The Chicago Virginia Slims Open was established in 1971 and held on indoor carpet at the UIC Pavilion, a multi-purpose arena which opened in 1982. Navratilova held the record of the most titles claimed in Chicago, having already lifted the trophy 12 times.
Martina Navratilova’s appearance at the 1994 Chicago Virginia Slims was special, as the American had already announced that 1994 was her final year on the tour. The Chicago Open was one of her favourite tournaments, which she had won 12 times, more than any other player. She might have been close from retirement, but 37-year Navratilova was still world No 3, and she meant to make her farewell tour in style. She had skipped the Australian Open, but in her first tournament, in Tokyo, she reached the final, where she was only defeated by world No 1, Steffi Graf (6-2, 6-4). “I’d have to say this year will be a total blast, that’s my main goal, have a lot of fun, show off a little on the court,” she had declared, according to The Chicago Tribune, but deep down, she still had high expectations. “The best way to go out would be to win every single tournament I entered, but I suppose to win a sprinkling of tournaments, a Grand Slam…”
In the Chicago quarter-finals, she faced the youngest of the Maleeva family, Magdalena, at 18 years old. The Bulgarian had defeated the former world No 1 at the 1992 US Open (6-4 0-6 6-3), but since then, Navratilova had prevailed in her their other encounters. This time though, Maleeva delivered a solid performance, while the nine-time Wimbledon champion played far from her usual standards. The Bulgarian easily prevailed, 6-4, 6-3.

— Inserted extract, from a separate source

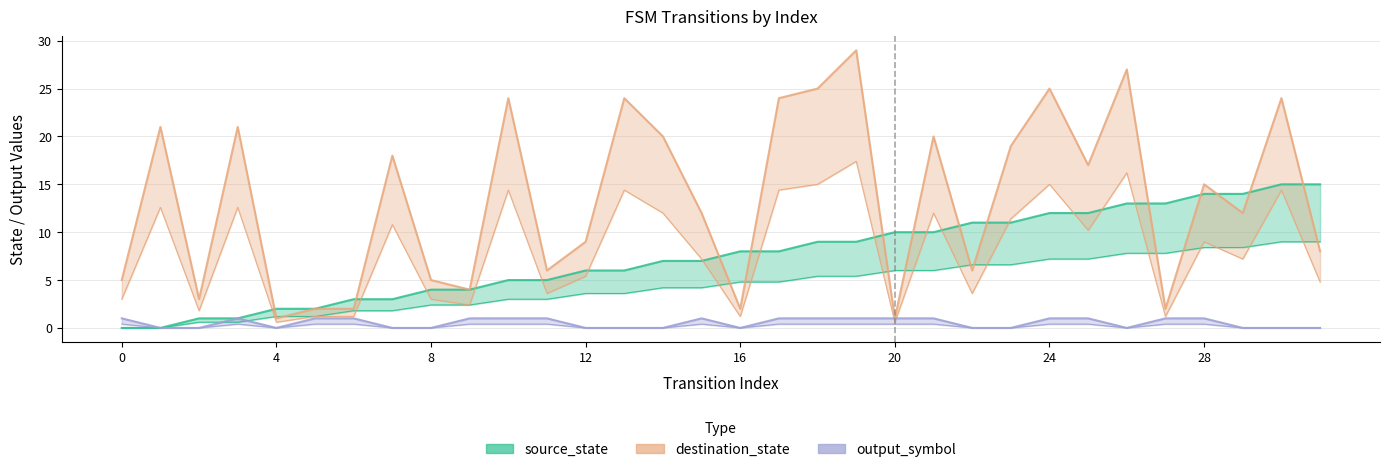

List the labels in order of destination_state value, largest first.

19, 26, 18, 24, 10, 13, 17, 30, 1, 3, 14, 21, 23, 7, 25, 28, 15, 29, 12, 31, 11, 22, 0, 8, 9, 2, 5, 6, 16, 27, 4, 20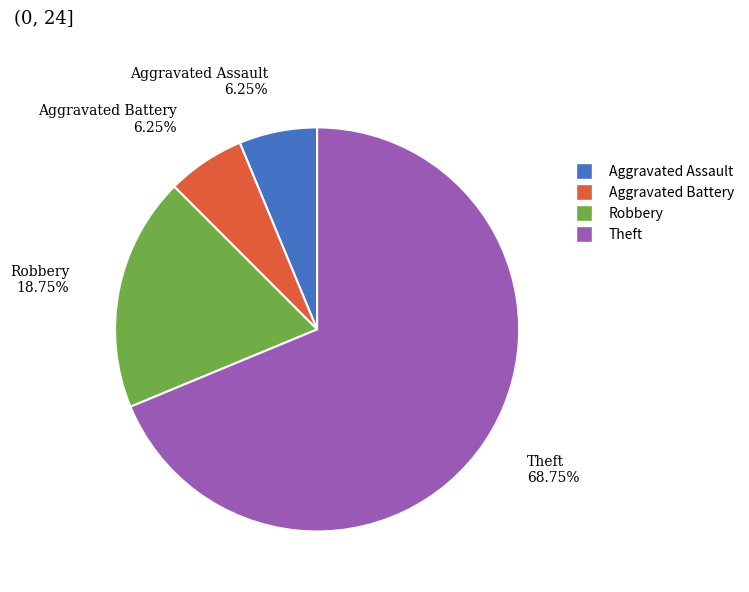

Is Theft the majority of the pie?

Yes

Navratilova, distraught after this unexpected loss in a tournament so dear to her heart, was unable to attend a ceremony held to honour her longevity. “I was OK when I lost the match, but then when I walked off some guy said, `Thank you, Martina,’ and I just. . . ” said Navratilova. “I really did not quite take it seriously enough in the beginning, and in the second set I was on my heels the whole time.”

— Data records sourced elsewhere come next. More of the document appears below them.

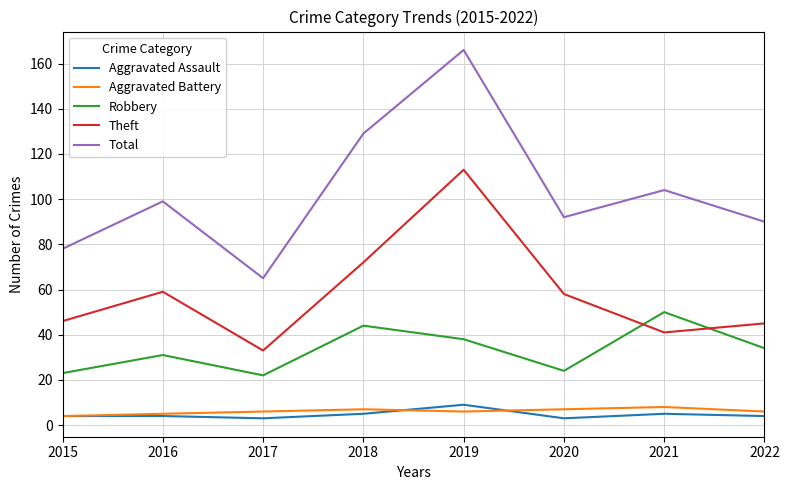

True or false: Aggravated Battery has a value of 4 at 2015.

True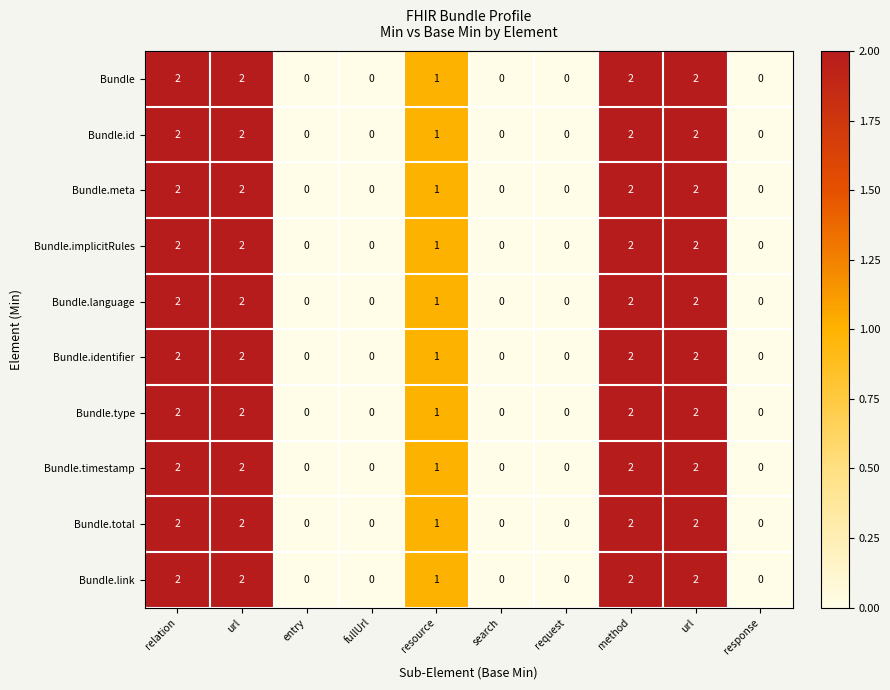

How many data points does each series have?

10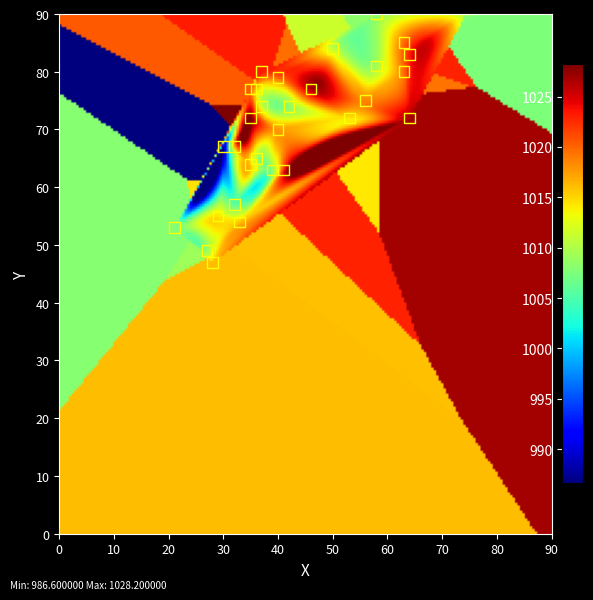

Which label corresponds to the smallest value in the chart?

22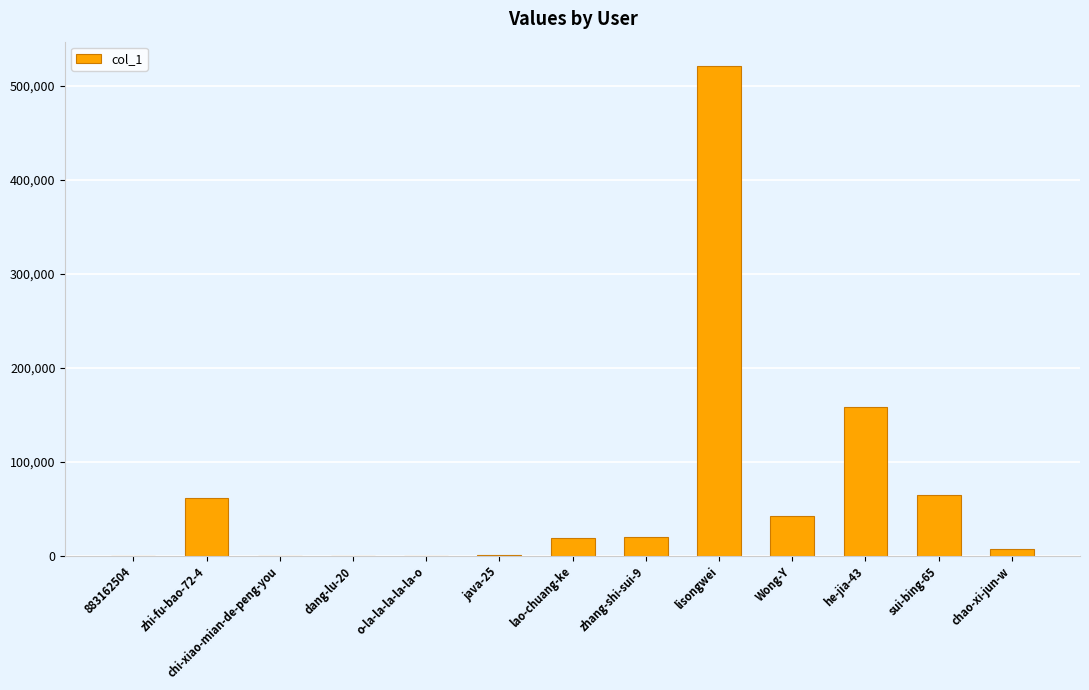

What is the maximum value shown in the chart?

521107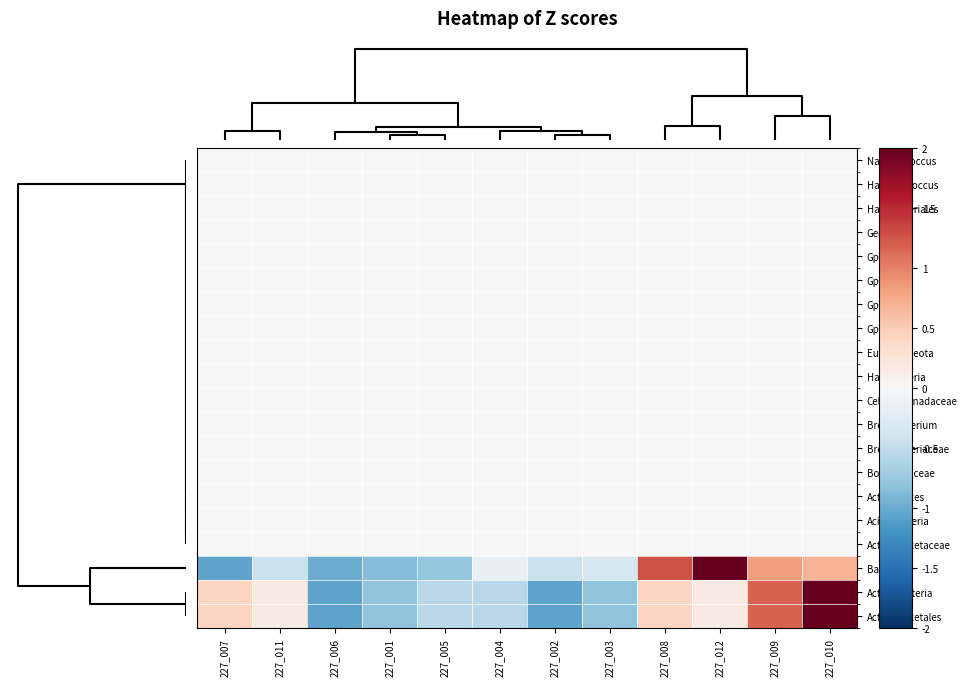

At which category is the sum across all series the highest?

227_010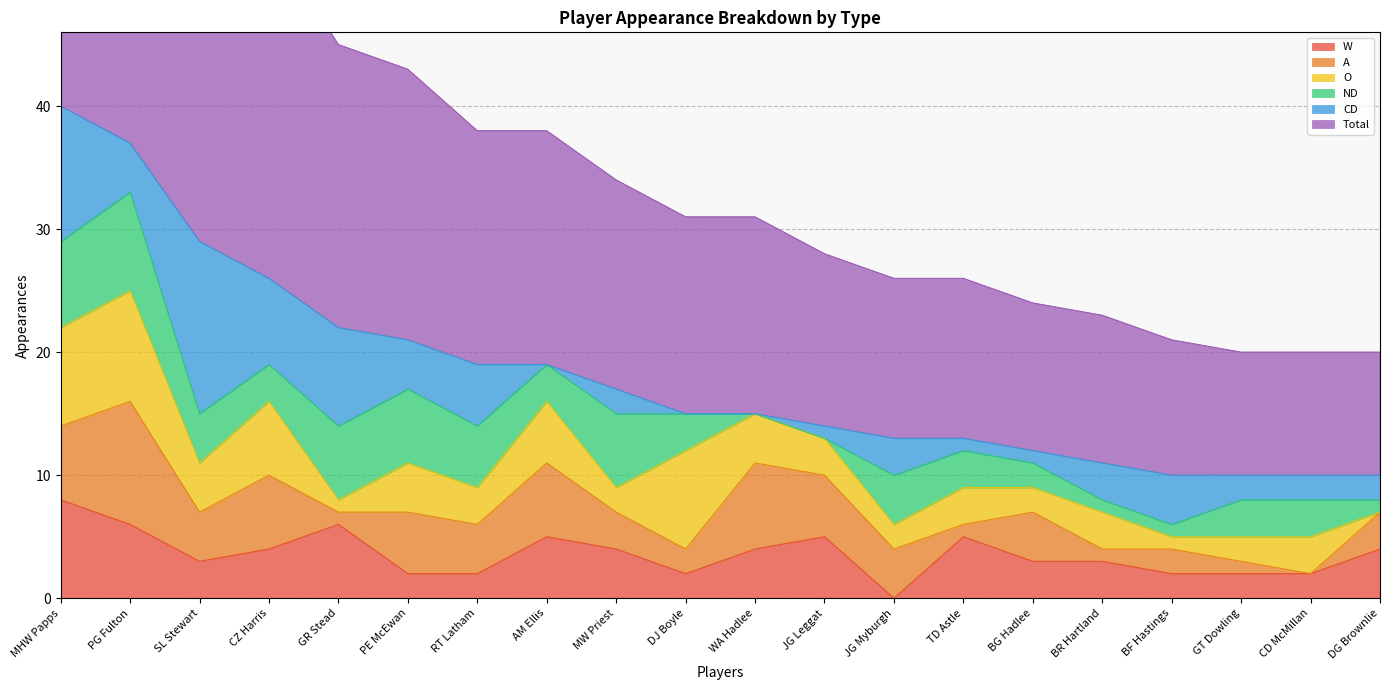

How many values in the ND series are below 3?

6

“If this tournament is any indication, I’ll be crying after every match I play,” she said.
The highlight of Navratilova’s farewell tour would be Wimbledon, Wimbledon, where she would reach the final, defeated by Conchita Martinez in three sets, 6-4, 4-6, 6-3. This time she would share much more with the public and will receive the standing ovation she deserved after nine titles claimed at the All England Club.
In 2000, Navratilova would come back on the tour, playing essentially doubles, and by winning the mixed doubles at the 2003 Australian Open, partnering Leander Paes, she would complete the Boxed Grand Slam and become the oldest Grand Slam champion of all time, at 46. In 2004, she would receive a controversial wild card into the Wimbledon single’s draw. Now 47, she would incredibly win her first round 6-0, 6-2 against world No 102 Catalina Castano, before losing to Gisela Dulko, No 59, 3-6, 6-3, 6-3. In 2006, a few weeks from her 50th birthday, she would claim the mixed doubles title at the US Open, partnering Bob Bryan, and finish her career on a victory.
Magdalena Maleeva would climb as high as world No 4, in January 1996, having won three tournaments in 1995, her best season on the Tour.